**SELECTED EXCERPT**
-------------------------

Be on the lookout for more articles and videos by me and other BLNers on the advantages and nuances of the individual Chapter 11.
If the lawyer is not a competent witness with personal knowledge, then he should shut up and sit down.
So you sent a QWR and you know the loan is securitized. The orignating lender says talk to the servicer and the servicer declines to answer all the questions because they didn’t originate the loan. Or you are in court and the lawyer is trying to finesse his way past basic rules of evidence and due process by making representations to the Judge as an officer of the court.
He’s lying of course and if you let it go unchallenged, you will lose the case. Basically opposing counsel is saying “trust me Judge I wouldn’t say it if it wasn’t so.” And your answer is that the lawyer is not a witness, that you don’t trust the lawyer or what he has to say, that if he is a witness he should be sworn in and subject to cross examaintion and if he is not a witness you are entitled to be confronted with a real witness with real testimony based upon real knowledge.
First Questions: When did you first learn of this case? What personal knowledge do you have concerning the payments received from the homeowner or third parties? What personal knowledge do you have as to who providing the actual cash from which the subject loan was funded?
Only when pressed relentlessly by the homeowner, the servicer comes up with a more and more restrictive answer as to what role they play. But they always start with don’t worry about a thing we control everything. Not true. Then later after you thought you worked out a modification they tell the deal is off because the investor declined. The investor is and always was the lender. That is the bottom line and any representation to the contrary is a lie and a fraud upon the court.
So whoever you sent the QWR to, always disclaims your right to ask, or tells you the name of the investor (i.e., your lender) is confidential, or that they have authority (but they won’t show it to you). That doesn’t seem to be a lender, does it? In fact they disclaim even knowing enough to answer your questions.
So AFTER THEY SERVE YOU with something file a motion to compel an immediate full answer to your QWR since under TILA service on the servicer is the same as service on the lender. You argue that everyone seems to be claiming rights to be paid under the original obligation, everyone seems to be claiming the right to enforce the note and mortgage, but nobody is willing to state unequivocally that they are the lender.
You are stuck in the position of being unable to seek modification under federal and State rules, unable to sell the property because you don’t know who can sign a satisfaction of mortgage or a release and reconveyance, unable to do a short-sale, and unable to refinance — all because they won’t give a simple answer to a simple question: who is the lender and what is the balance claimed by the real lender on the obligation? At this point you don’t even know that any of the real lenders wish to make a claim.
This is probably because they received TARP funds and insurance proceeds on defaults of pools that they had purchased multiple insurance policies (credit default swaps). But whether they are paid by someone who acquired rights of subrogation or they were not paid, you have a right to a FULL accounting and to know who they are and whether they received any third party money. If they were paid in part or otherwise sold their interest, then you have multiple additional unknown parties.

-------------------------

**Element location listing**
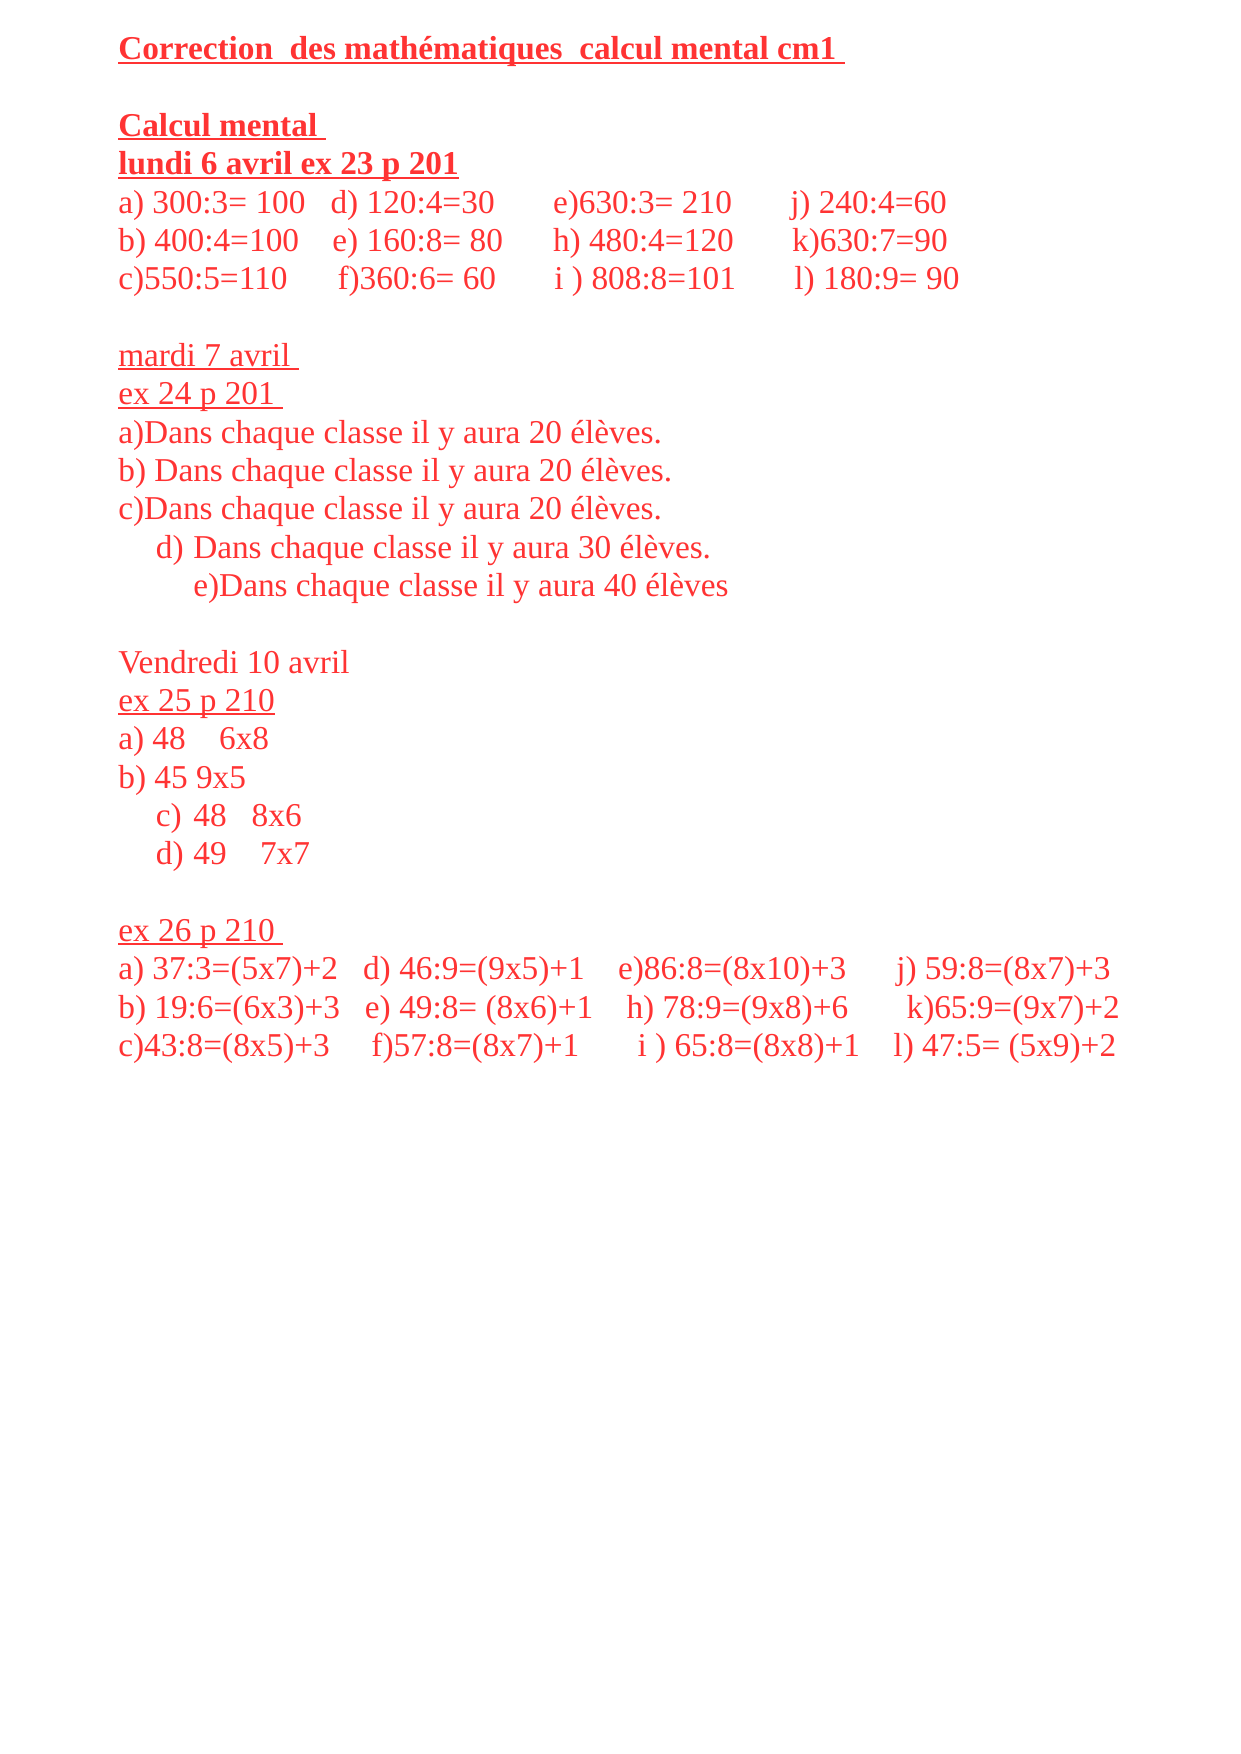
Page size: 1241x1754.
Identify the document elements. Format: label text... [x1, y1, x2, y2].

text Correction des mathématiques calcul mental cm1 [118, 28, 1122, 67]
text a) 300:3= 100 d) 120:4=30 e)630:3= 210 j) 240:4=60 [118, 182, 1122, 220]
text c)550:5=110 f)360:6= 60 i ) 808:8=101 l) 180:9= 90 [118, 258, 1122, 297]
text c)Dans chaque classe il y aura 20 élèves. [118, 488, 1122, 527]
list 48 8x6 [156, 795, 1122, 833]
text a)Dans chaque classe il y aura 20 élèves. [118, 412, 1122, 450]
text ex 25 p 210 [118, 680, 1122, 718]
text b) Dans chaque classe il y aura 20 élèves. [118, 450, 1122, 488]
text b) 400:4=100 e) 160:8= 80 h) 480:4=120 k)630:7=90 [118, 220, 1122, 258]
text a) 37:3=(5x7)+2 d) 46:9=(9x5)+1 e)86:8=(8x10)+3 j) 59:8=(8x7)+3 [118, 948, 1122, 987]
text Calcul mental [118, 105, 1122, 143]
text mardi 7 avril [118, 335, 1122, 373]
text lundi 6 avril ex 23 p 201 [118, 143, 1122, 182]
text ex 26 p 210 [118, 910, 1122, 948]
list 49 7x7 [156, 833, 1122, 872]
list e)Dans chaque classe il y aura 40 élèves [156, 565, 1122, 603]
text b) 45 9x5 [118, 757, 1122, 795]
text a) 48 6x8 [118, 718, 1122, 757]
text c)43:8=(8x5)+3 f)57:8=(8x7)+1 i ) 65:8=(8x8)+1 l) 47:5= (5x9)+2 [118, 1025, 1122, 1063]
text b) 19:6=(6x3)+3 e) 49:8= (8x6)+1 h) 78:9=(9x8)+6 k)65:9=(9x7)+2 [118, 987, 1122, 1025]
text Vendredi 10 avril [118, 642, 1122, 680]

-------------------------

**PROBLEMS AND TASKS**
**1)** According to the passage on loan servicers, who is and always was the lender?
**2)** Return, word for word, everything in the passage on loan servicers from "So you sent" down to "of the court.".

**THE RESULTS**
**1)** The investor.

**2)**
So you sent a QWR and you know the loan is securitized. The orignating lender says talk to the servicer and the servicer declines to answer all the questions because they didn’t originate the loan. Or you are in court and the lawyer is trying to finesse his way past basic rules of evidence and due process by making representations to the Judge as an officer of the court.